3. Correct: Use vNet-to-vNet VPN to connect two Azure virtual networks.
4. Correct: Use Multi-site VPN to connect multiple on-premises networks to the same Azure virtual network.
Correct answers: D
1. Incorrect: 80 Mbps is roughly the bandwidth a standard Azure Virtual Network gateway provides.
2. Incorrect: 200 Mbps is roughly the bandwidth a high-performance Azure Virtual Network gateway provides.
3. Incorrect: 1 Gbps is the maximum ExpressRoute bandwidth when a network service provider is used.
4. Correct: 10 Gbps is the maximum ExpressRoute bandwidth when an exchange provider is used.
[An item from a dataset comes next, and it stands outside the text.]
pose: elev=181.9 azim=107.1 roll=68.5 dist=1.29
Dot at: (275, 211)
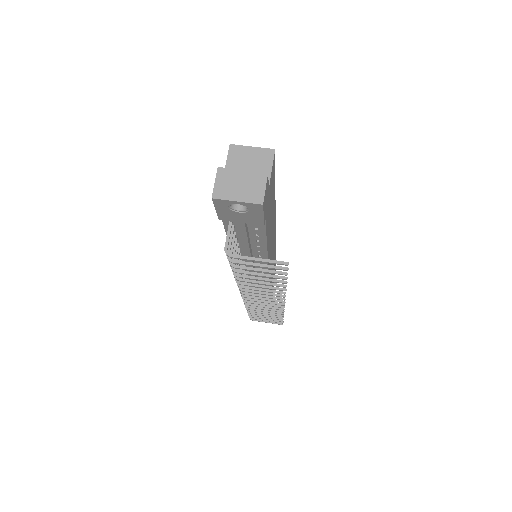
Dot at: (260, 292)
Objective 1.5: Thought experiment

In this case, the Traffic Manger policy will use the failover method, with a primary endpoint pointing to on-premises deployment and a secondary endpoint pointing to cloud deployment.
As the maintenance begins, the on-premises site is brought down. Some customers will still be redirected to the on-premises endpoint, leading to service interruption. As DNS records expires, new customer requests will be redirected to the cloud endpoint. You should note that this is not a zero-downtime solution.

Objective 1.5: Review

Correct answers: A, B, and C
1. Correct: Traffic Manager supports the round-robin method that distributes traffic evenly to endpoints.
2. Correct: Traffic Manager supports the failover method that routes traffic to the primary endpoint and then to the secondary endpoint when the primary is unavailable.
3. Correct: Traffic Manager supports performance-based routing that picks the endpoint with the least response time.
4. Incorrect: Traffic Manager doesn’t support random routing.
Correct answers: A and B
1. Correct: CDN reduces response time by serving content directly from CDN locations.
2. Correct: With static contents served from CDN locations, the traffic to the original service nodes can be greatly reduced.
3. Incorrect: With CDNs serving cached contents, data could be out-of-sync with server versions and will eventually become consistent with server when local cache expires.
4. Incorrect: CDN has nothing to do with your application server upgrades. On the other hand, because older static contents are served from CDNs, it will take time for the new static content to propagate to all CDN nodes.